Yesterday morning, the baby was napping and my eldest was at school. I was suffering from a cold that wasn't going away. I was faltering. I was hungry. So I brought out some food from the night before--cooked vegetables-- and the smell was just of food, once cooked, unctuous. From this smell, my mind transported me to myself as an elderly woman. I knew, in a flashing moment, what despair old people must feel at times: questioning the act of preparing of food for one, the loss of appetite, the smells of decay. The children grown and gone.
Well, what to do? First, have a small house to upkeep, but not so big to overwhelm. Walking back from the post office the other day I met an 89 year- old woman named Barbara who had just painted the exterior of her house by herself--except for one very tippy-top area that her most high ladder wouldn't reach!
Second, one must have a vegetable patch for there is always work to be done in the growing of food.
Okay, I was starting to feel better. I had a plan.
Then, I went to the book shelf and I brought down Colette. She brings me relief and elation in her writing, because beauty and ugliness mash up to make a life alive. Take for one example a description of her older sister, Juliette, a bookish, dreamy recluse with hair so heavy and long it was, in fact, hideous.
Juliette's hair was so abnormal in length, vigour and thickness, that I never knew it to arouse, as it might well have done, either jealousy or admiration. My mother spoke of it as of an incurable misfortune. "Oh dear!" she would murmur with a heavy sigh. "I must go and brush Juliette's hair." On holidays I would see her at ten o'clock coming down exhausted from the upper floor. She would throw down the paraphernalia of brushes and combs, exclaiming: "I'm completely worn out. My left leg hurts me. I've just finished brushing Juliette's hair."
The novel is, of course, about her mother, Sido. (The first chapter called "Where Are the Children?" is aching writing about what it is to be a mother.) But there is truth in the way the family members-- each existing day to day in their own private intelligences, their own private worlds--intwine. Colette gives her female characters in particular the honor of their own private worlds. To breach their walls is to be given access to, each, a private garden.
Not the picture of family as we strive for it in our daily life, in our sunny and amiable togetherness, but alluring in the way that soil suggests the smell of fossils and mineral.

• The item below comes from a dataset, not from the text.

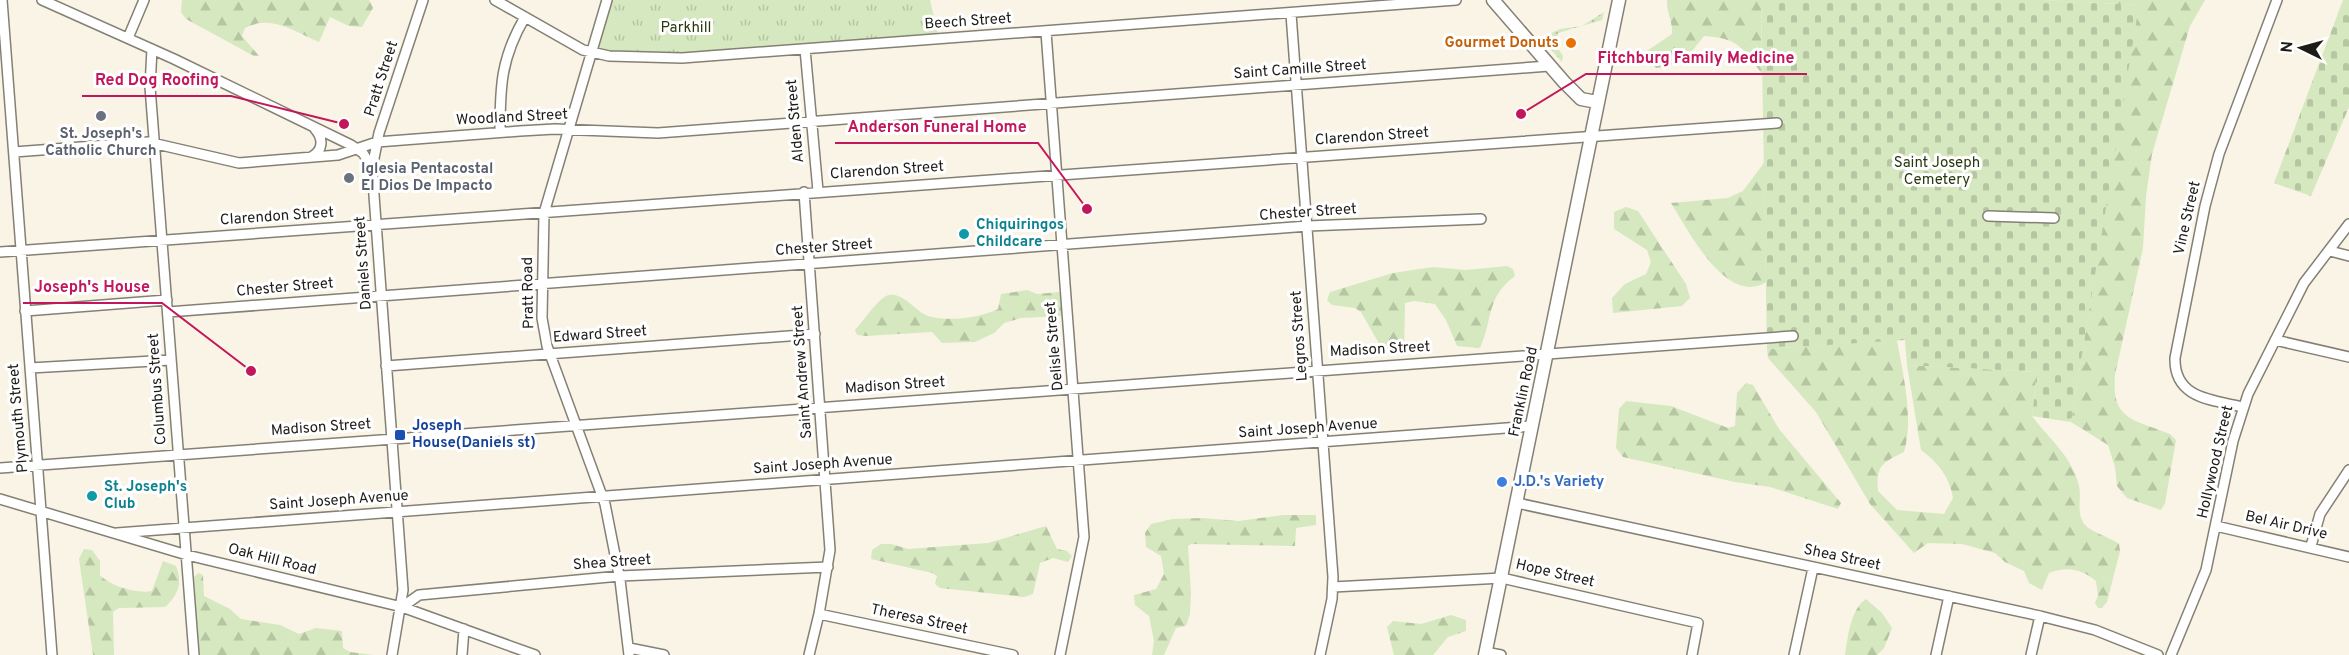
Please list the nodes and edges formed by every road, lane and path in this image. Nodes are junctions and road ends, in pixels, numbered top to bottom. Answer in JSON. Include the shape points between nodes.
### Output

Funny enough, when I Googled the writer-- the Parisian style-maven store also named colette, actually came up first! If you--like me--also enjoy this kind of thing, pretend you are in Paris, shopping amongst this amazingly edited collection of preposterously fashionable things and fritter away some time. I subscribed to the pod casts of the eclectic music played by the deejays in the store. I think I shall play them for the girls, on a rainy day, when the sandbox is covered.
wow. just like you to do something like this. you ran off and made some poetry again. bravo.